Fulcro del lavoro svolto da tutti i presenti è stato il concetto di consapevolezza di sé, punto cruciale per la crescita personale e la possibilità di esprimersi al meglio e più efficacemente possibile.
Tutto quanto appena detto viene ripreso, ad esempio, da esercizi utili alla modulazione e soprattutto gestione dell’aggressività.

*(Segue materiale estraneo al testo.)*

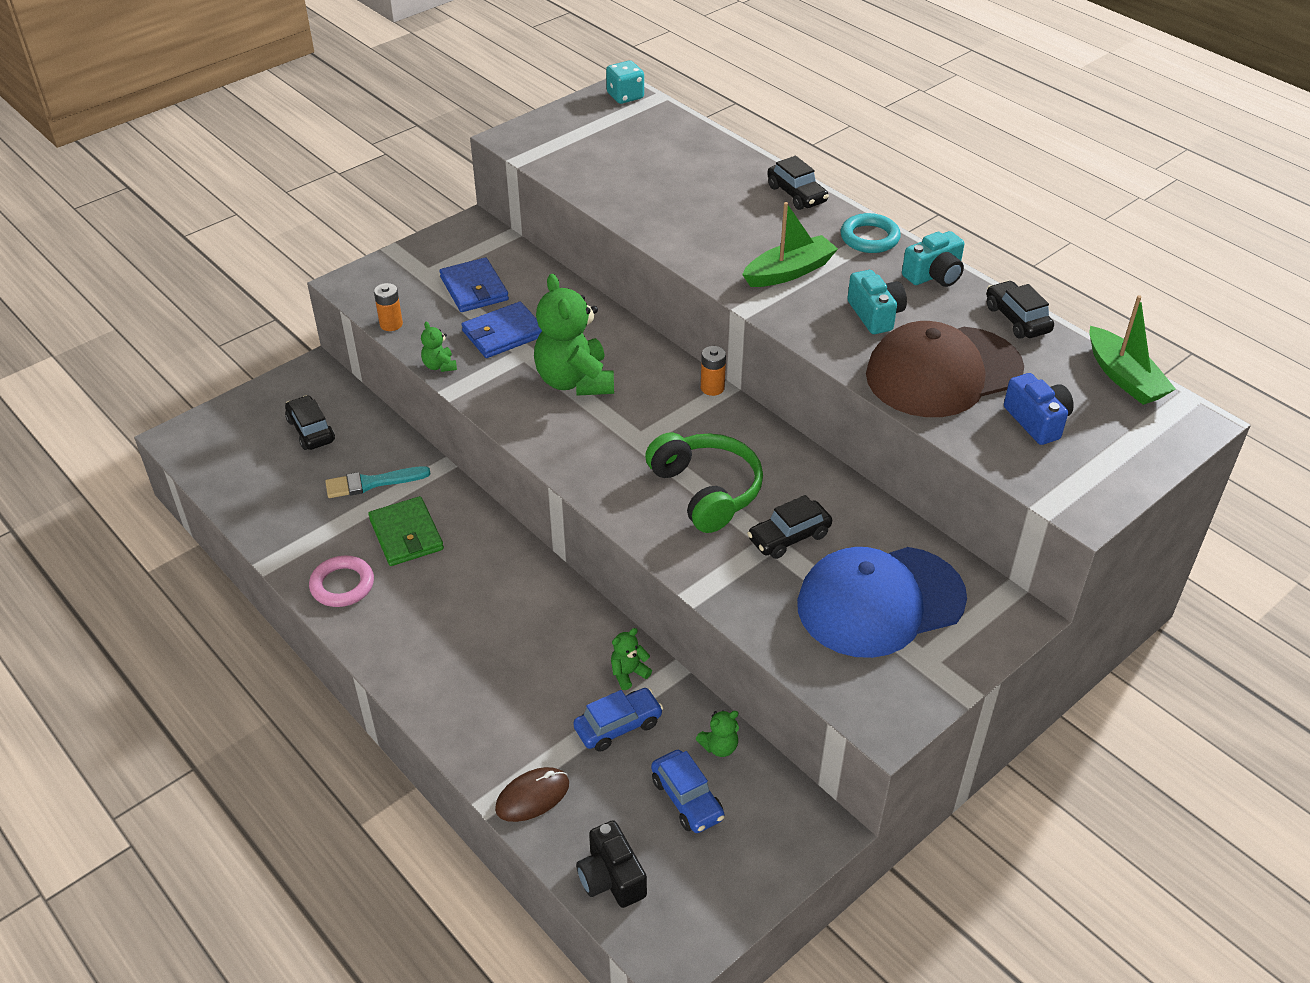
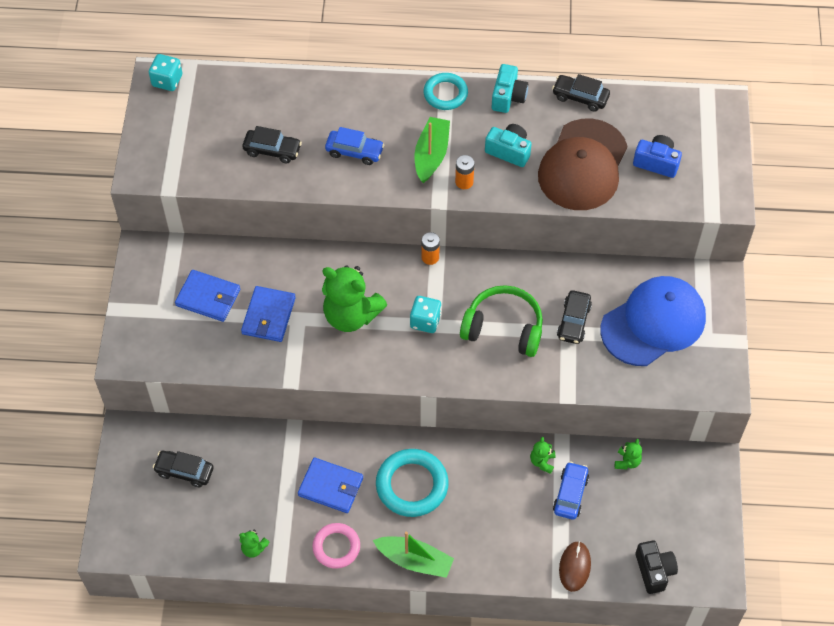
camera: 45 degrees left, 15 degrees up
(372, 483) = (268, 473): turquoise brush -> none
(391, 324) = (192, 365): orange battery -> orange battery (464, 182)
(406, 534) = (331, 487): green wallet -> blue wallet
(439, 366) = (261, 369): green teddy bear -> green teddy bear (253, 548)
(477, 591) = (412, 485): none -> turquoise ring
(611, 877) = (654, 571): black camera -> black camera turned 120 degrees counterclockwise
(637, 432) = (425, 321): none -> turquoise dice
(687, 799) = (642, 502): blue car -> blue car (354, 151)
(796, 194) = (368, 89): black car -> black car (272, 150)
(880, 602) = (653, 323): blue cap -> blue cap turned 150 degrees counterclockwise
(1124, 377) = (667, 99): green boat -> green boat (414, 560)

Gli atleti stimolati in modo provocatorio imparano a non reagire di impulso ma piuttosto a riconoscere quella tentazione e gestirla in modo che possa diventare uno stimolo positivo per la prestazione sportiva.
Un altro aspetto approfondito rispetto alla consapevolezza di sé è stata la volontà di chiarire la predisposizione di ciascun atleta a condurre un gruppo o piuttosto farsi guidare da esso, per conoscere il proprio ruolo all’interno del gruppo stesso.

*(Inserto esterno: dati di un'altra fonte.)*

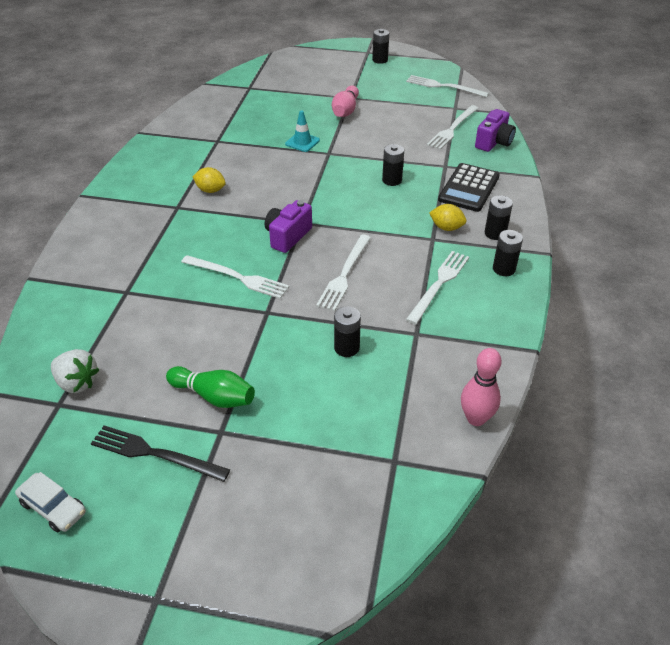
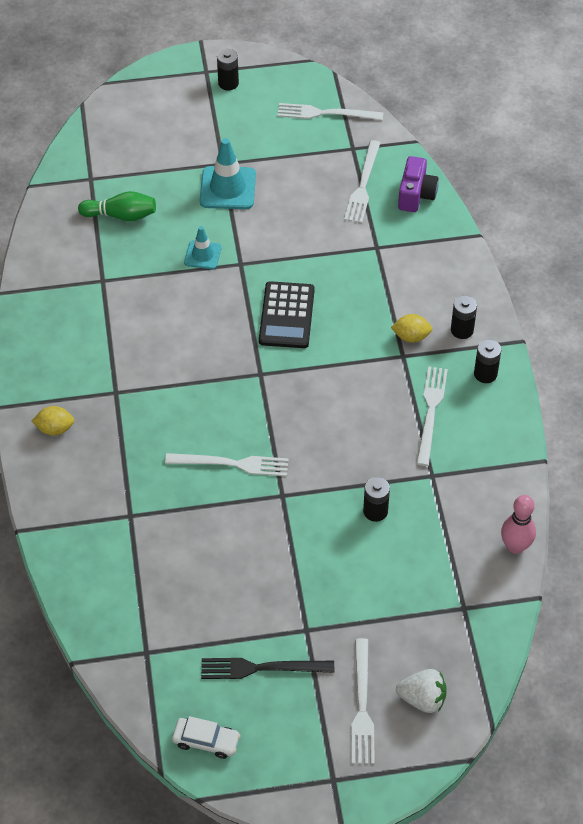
camera: 20 degrees left, 10 degrees up
(77, 382) = (149, 626): white strawberry -> white strawberry (422, 699)
(210, 190) = (138, 358): yellow lemon -> yellow lemon (55, 429)
(214, 396) = (281, 599): green bowling pin -> green bowling pin (121, 215)
(287, 236) = (255, 397): purple camera -> none
(344, 274) = (335, 427): white fork -> white fork (362, 706)
(345, 111) = (227, 188): pink bowling pin -> turquoise traffic cone
(392, 180) = (328, 286): black battery -> none
(469, 188) = (414, 274): black calculator -> black calculator (287, 315)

Tutto quello che si è visto fin qui trova fondamento in quella che noi chiamiamo ‘intelligenza agonistica’ ovvero la capacità di sapersi gestire, in quanto atleta, in attività diverse fra loro, saper modificare la propria strategia quando lo si crede necessario.
Insieme agli esercizi per lo sviluppo di intelligenza agonistica, si è posta altrettanta importanza all’intelligenza emotiva attraverso la messa in pratica di esercizi in cui il contatto è stato unicamente visivo, tenendo presente la difficoltà di mantenere una certa distanza e indossare una mascherina che copre il proprio viso e quello dei propri interlocutori dal naso al mento.
Ogni atleta si è messo in discussione incrociando, prima, e tenendo, poi, lo sguardo di un altro subendo provocazioni di tipo non verbale e con l’obiettivo di gestire proprio tali provocazioni.
Torna così il concetto di consapevolezza di sé unita alla consapevolezza dell’altro, il riconoscimento delle proprie emozioni e quelle altrui unita alla gestione di queste ultime; il termine intelligenza emotiva racchiude proprio questo concetto.
Anche svolgendo lavori poco fisici e più prettamente cognitivi gli atleti hanno avuto l’occasione di mettersi in gioco, di avere come paragone il bagaglio esperienziale e le abilità di altri atleti propri coetanei provenienti da realtà agonistiche diverse e portando quindi a casa una nuova esperienza formativa.